Dla potwierdzenia swojej tezy firma Capgemini UK zbudowała testowy system z laptopem, który naśladował powszechnie używane hotspoty, a przy okazji śledził co oglądają i co wpisują w pola przeglądarek użytkownicy. Wyniki były przerażające. Internauci - przekonani, że korzystają z legalnego urządzenia - bez zachowania jakichkolwiek środków ostrożności korzystali z dostępu do banków, czy dokonywali transakcji kartami kredytowymi.
Fałszywe hotspoty mogą być używane do kradzieży danych z kart kredytowych podczas transakcji przeprowadzanych za pośrednictwem bezprzewodowego internetu.
Według raportu prawdopodobieństwo przechwytywania danych z kart kredytowych przy transakcjach za pośrednictwem hotspotów jest relatywnie wysokie. Wynika to z faktu, że fałszywe hotspoty pozwalają pozyskać dokładniejsze dane niż np. w przypadku fałszywych stron bankowych. Mniej jest także przesłanek, które powinny wzmocnić czujność użytkownika.
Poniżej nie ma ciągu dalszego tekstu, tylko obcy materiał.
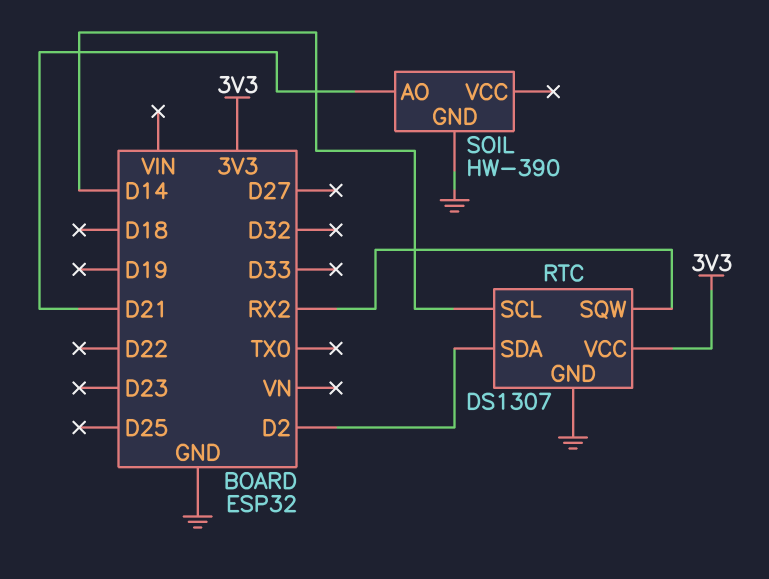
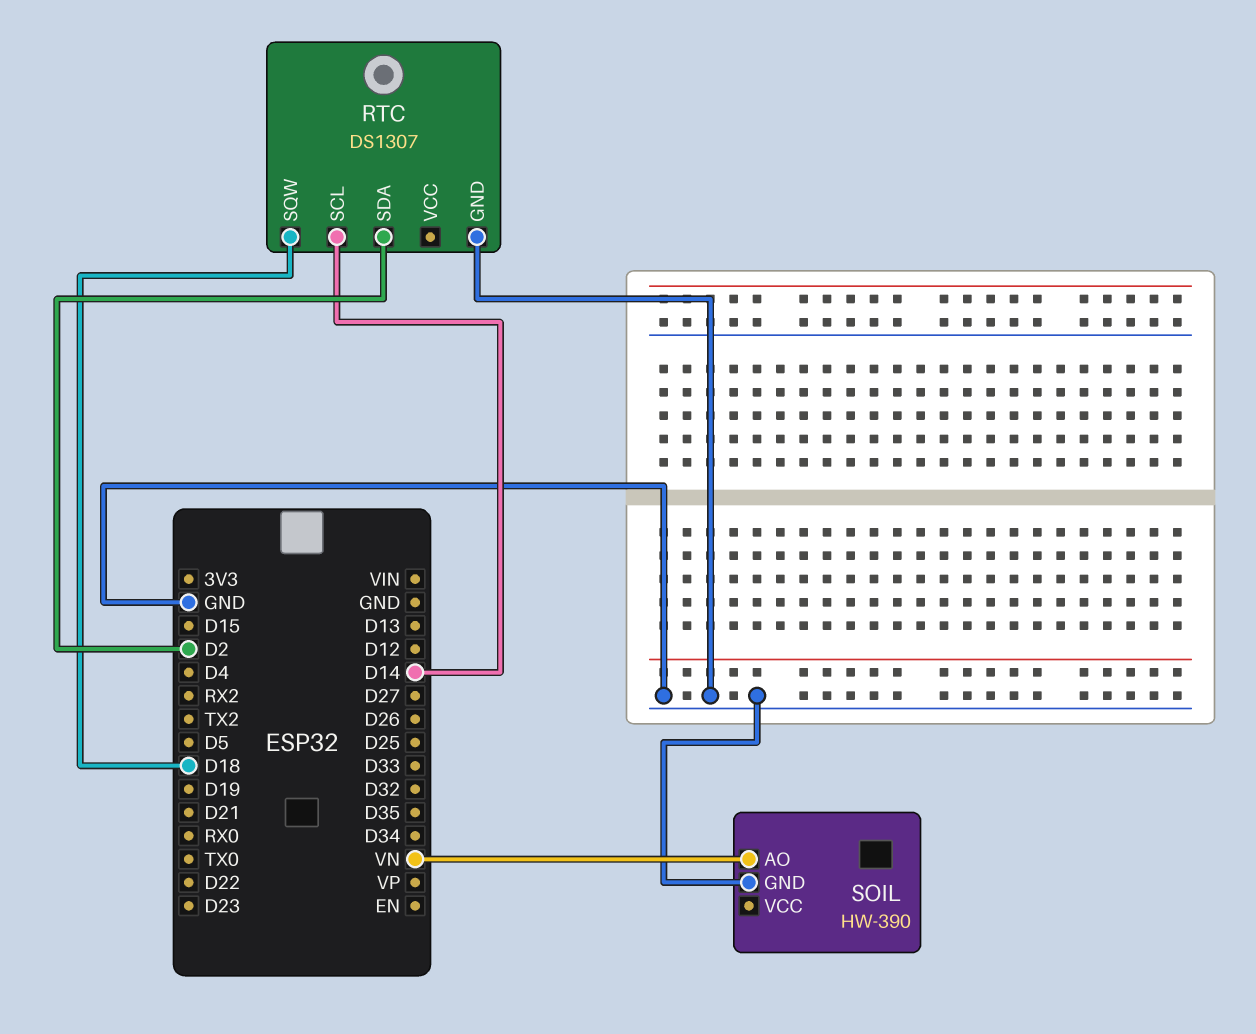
RTC pin SQW: RX2 -> D18
RTC pin VCC: 3V3 -> none
SOIL pin AO: D21 -> VN

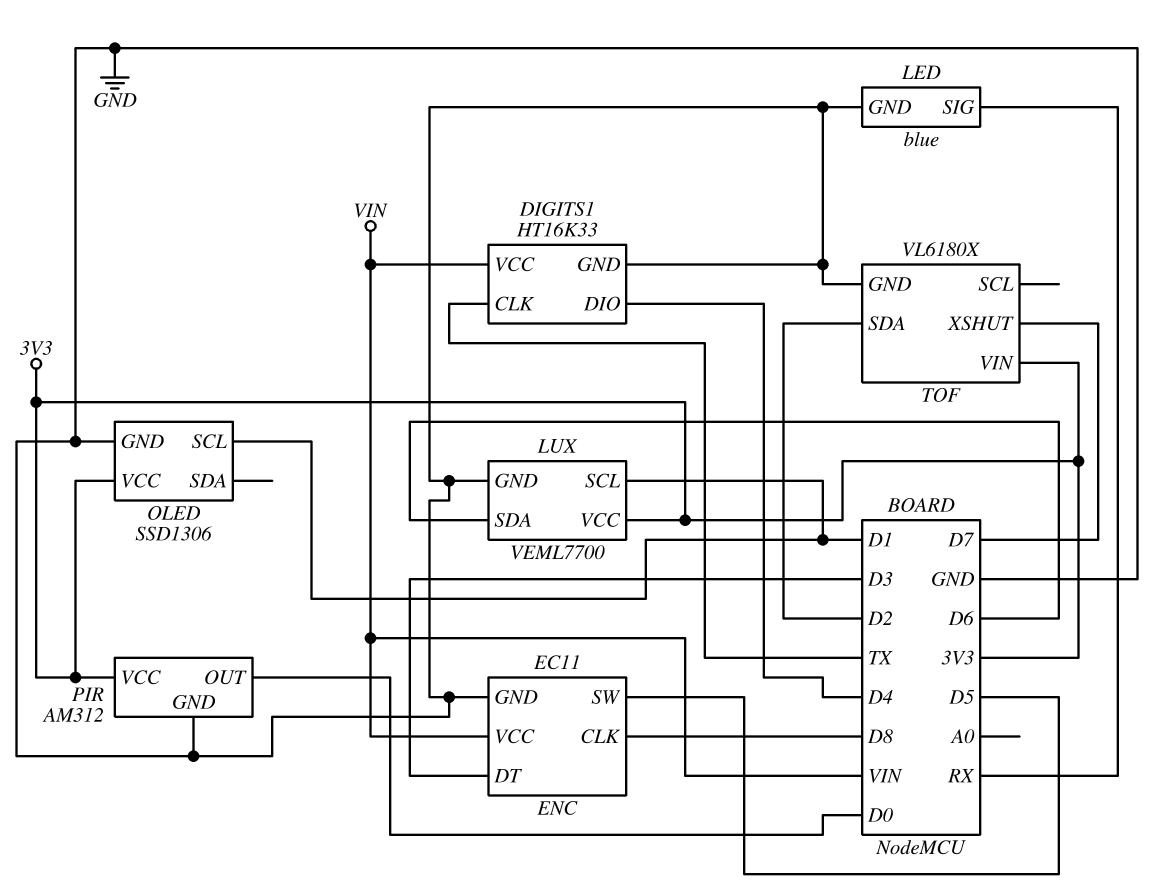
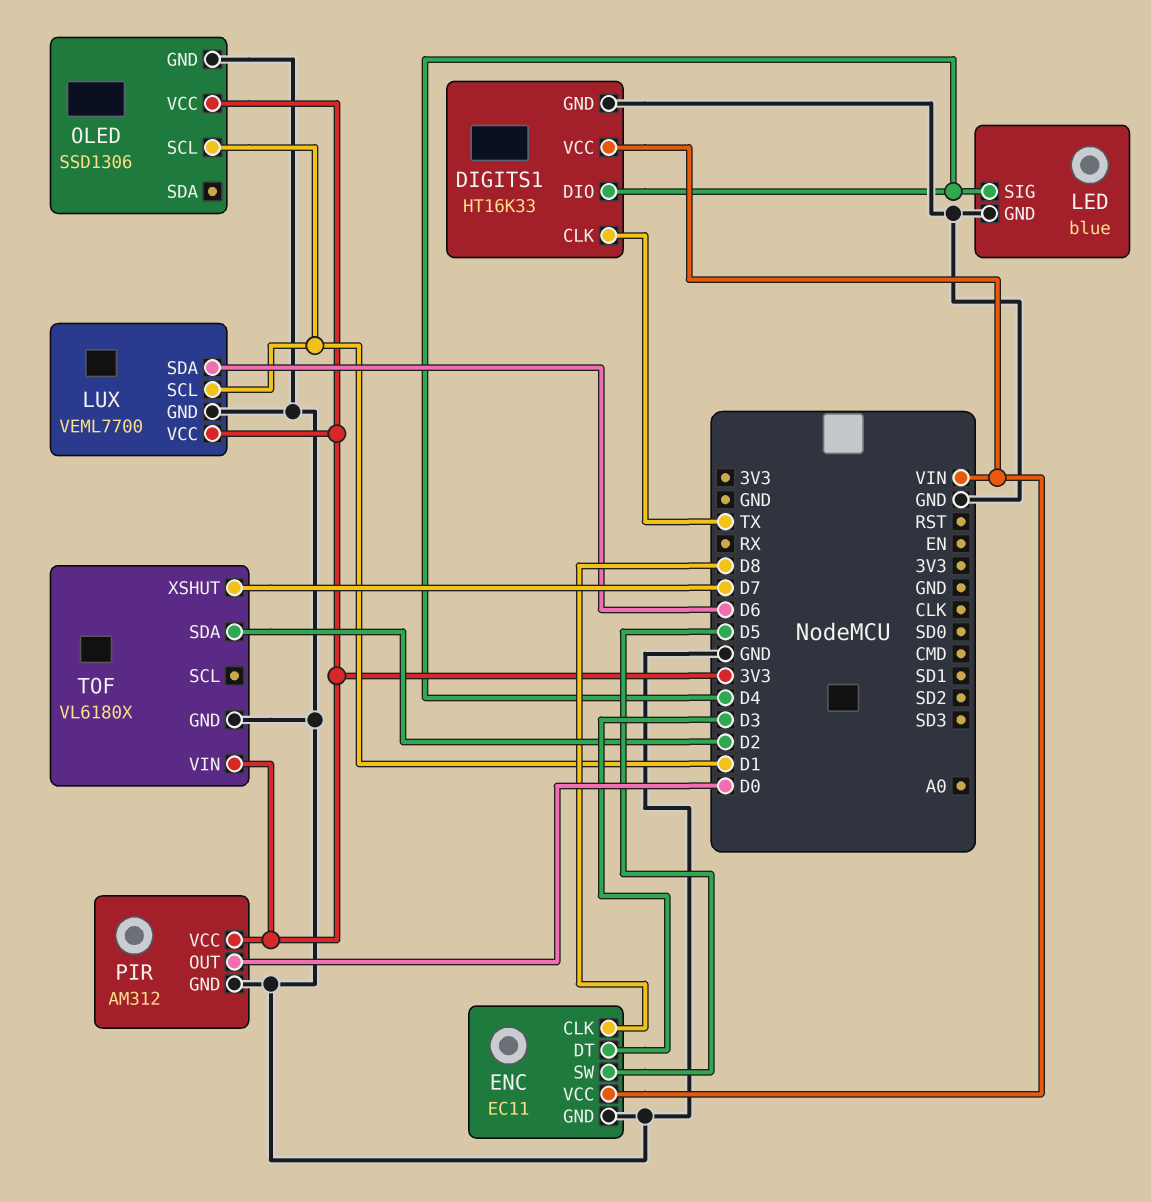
LED pin SIG: RX -> D4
Okazuje się ponadto, że co czwarta firm w Londynie, Nowym Jorku czy Paryżu, wykorzystująca bezprzewodowe połączenia z internetem nie posiada jakichkolwiek zabezpieczeń. Potwierdzają to także podobne opracowania przygotowane przez firmę Kaspersky (producent oprogramowania antywirusowego). Firma ta ujawnia, że połowa londyńskich sieci komputerowych jest nie zabezpieczona.